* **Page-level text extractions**
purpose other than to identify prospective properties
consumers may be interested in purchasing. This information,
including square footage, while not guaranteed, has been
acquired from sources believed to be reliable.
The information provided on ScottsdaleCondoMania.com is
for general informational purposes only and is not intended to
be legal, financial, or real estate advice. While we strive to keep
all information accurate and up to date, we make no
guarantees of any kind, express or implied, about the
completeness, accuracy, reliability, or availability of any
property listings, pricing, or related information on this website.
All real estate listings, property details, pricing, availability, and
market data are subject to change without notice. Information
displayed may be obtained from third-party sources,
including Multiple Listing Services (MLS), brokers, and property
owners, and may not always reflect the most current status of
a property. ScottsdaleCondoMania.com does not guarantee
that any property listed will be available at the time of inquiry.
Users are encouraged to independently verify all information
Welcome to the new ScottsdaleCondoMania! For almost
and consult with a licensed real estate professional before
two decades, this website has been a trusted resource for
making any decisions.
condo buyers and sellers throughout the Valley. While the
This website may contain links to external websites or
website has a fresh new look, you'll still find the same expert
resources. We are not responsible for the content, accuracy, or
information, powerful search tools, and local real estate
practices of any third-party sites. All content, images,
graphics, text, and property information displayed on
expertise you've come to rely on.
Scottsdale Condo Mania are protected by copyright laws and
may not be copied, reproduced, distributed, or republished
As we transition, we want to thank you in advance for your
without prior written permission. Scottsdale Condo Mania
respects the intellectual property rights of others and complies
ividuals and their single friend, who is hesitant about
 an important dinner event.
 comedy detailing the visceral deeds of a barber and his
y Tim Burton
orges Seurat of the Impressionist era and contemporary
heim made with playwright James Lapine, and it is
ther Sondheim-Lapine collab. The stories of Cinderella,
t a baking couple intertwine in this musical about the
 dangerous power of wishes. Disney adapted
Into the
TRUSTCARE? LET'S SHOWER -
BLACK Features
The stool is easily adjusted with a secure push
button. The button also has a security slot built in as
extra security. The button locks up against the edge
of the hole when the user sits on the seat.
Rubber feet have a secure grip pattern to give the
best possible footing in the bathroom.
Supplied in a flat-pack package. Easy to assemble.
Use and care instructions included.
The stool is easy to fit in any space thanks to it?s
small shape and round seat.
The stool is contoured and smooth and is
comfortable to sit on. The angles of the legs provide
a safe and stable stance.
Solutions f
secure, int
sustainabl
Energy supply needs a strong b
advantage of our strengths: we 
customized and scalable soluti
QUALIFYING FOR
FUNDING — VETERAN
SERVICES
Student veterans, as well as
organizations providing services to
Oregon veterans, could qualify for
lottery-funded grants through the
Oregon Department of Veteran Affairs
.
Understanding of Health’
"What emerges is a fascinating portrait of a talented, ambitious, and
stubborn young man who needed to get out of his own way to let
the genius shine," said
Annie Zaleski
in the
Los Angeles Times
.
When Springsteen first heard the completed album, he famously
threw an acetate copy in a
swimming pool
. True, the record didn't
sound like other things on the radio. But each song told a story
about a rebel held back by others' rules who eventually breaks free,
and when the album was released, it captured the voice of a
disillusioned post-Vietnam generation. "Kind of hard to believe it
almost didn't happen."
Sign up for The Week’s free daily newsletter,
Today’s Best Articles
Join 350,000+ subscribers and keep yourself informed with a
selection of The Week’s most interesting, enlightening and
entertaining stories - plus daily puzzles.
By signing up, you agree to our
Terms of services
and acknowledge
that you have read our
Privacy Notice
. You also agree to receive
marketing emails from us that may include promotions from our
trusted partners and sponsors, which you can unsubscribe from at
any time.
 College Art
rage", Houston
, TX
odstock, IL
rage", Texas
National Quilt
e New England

* **Your instructions**
Please reproduce each line above exactly as written.

* **Task response**
purpose other than to identify prospective properties
consumers may be interested in purchasing. This information,
including square footage, while not guaranteed, has been
acquired from sources believed to be reliable.
The information provided on ScottsdaleCondoMania.com is
for general informational purposes only and is not intended to
be legal, financial, or real estate advice. While we strive to keep
all information accurate and up to date, we make no
guarantees of any kind, express or implied, about the
completeness, accuracy, reliability, or availability of any
property listings, pricing, or related information on this website.
All real estate listings, property details, pricing, availability, and
market data are subject to change without notice. Information
displayed may be obtained from third-party sources,
including Multiple Listing Services (MLS), brokers, and property
owners, and may not always reflect the most current status of
a property. ScottsdaleCondoMania.com does not guarantee
that any property listed will be available at the time of inquiry.
Users are encouraged to independently verify all information
Welcome to the new ScottsdaleCondoMania! For almost
and consult with a licensed real estate professional before
two decades, this website has been a trusted resource for
making any decisions.
condo buyers and sellers throughout the Valley. While the
This website may contain links to external websites or
website has a fresh new look, you'll still find the same expert
resources. We are not responsible for the content, accuracy, or
information, powerful search tools, and local real estate
practices of any third-party sites. All content, images,
graphics, text, and property information displayed on
expertise you've come to rely on.
Scottsdale Condo Mania are protected by copyright laws and
may not be copied, reproduced, distributed, or republished
As we transition, we want to thank you in advance for your
without prior written permission. Scottsdale Condo Mania
respects the intellectual property rights of others and complies
ividuals and their single friend, who is hesitant about
 an important dinner event.
 comedy detailing the visceral deeds of a barber and his
y Tim Burton
orges Seurat of the Impressionist era and contemporary
heim made with playwright James Lapine, and it is
ther Sondheim-Lapine collab. The stories of Cinderella,
t a baking couple intertwine in this musical about the
 dangerous power of wishes. Disney adapted
Into the
TRUSTCARE? LET'S SHOWER -
BLACK Features
The stool is easily adjusted with a secure push
button. The button also has a security slot built in as
extra security. The button locks up against the edge
of the hole when the user sits on the seat.
Rubber feet have a secure grip pattern to give the
best possible footing in the bathroom.
Supplied in a flat-pack package. Easy to assemble.
Use and care instructions included.
The stool is easy to fit in any space thanks to it?s
small shape and round seat.
The stool is contoured and smooth and is
comfortable to sit on. The angles of the legs provide
a safe and stable stance.
Solutions f
secure, int
sustainabl
Energy supply needs a strong b
advantage of our strengths: we 
customized and scalable soluti
QUALIFYING FOR
FUNDING — VETERAN
SERVICES
Student veterans, as well as
organizations providing services to
Oregon veterans, could qualify for
lottery-funded grants through the
Oregon Department of Veteran Affairs
.
Understanding of Health’
"What emerges is a fascinating portrait of a talented, ambitious, and
stubborn young man who needed to get out of his own way to let
the genius shine," said
Annie Zaleski
in the
Los Angeles Times
.
When Springsteen first heard the completed album, he famously
threw an acetate copy in a
swimming pool
. True, the record didn't
sound like other things on the radio. But each song told a story
about a rebel held back by others' rules who eventually breaks free,
and when the album was released, it captured the voice of a
disillusioned post-Vietnam generation. "Kind of hard to believe it
almost didn't happen."
Sign up for The Week’s free daily newsletter,
Today’s Best Articles
Join 350,000+ subscribers and keep yourself informed with a
selection of The Week’s most interesting, enlightening and
entertaining stories - plus daily puzzles.
By signing up, you agree to our
Terms of services
and acknowledge
that you have read our
Privacy Notice
. You also agree to receive
marketing emails from us that may include promotions from our
trusted partners and sponsors, which you can unsubscribe from at
any time.
 College Art
rage", Houston
, TX
odstock, IL
rage", Texas
National Quilt
e New England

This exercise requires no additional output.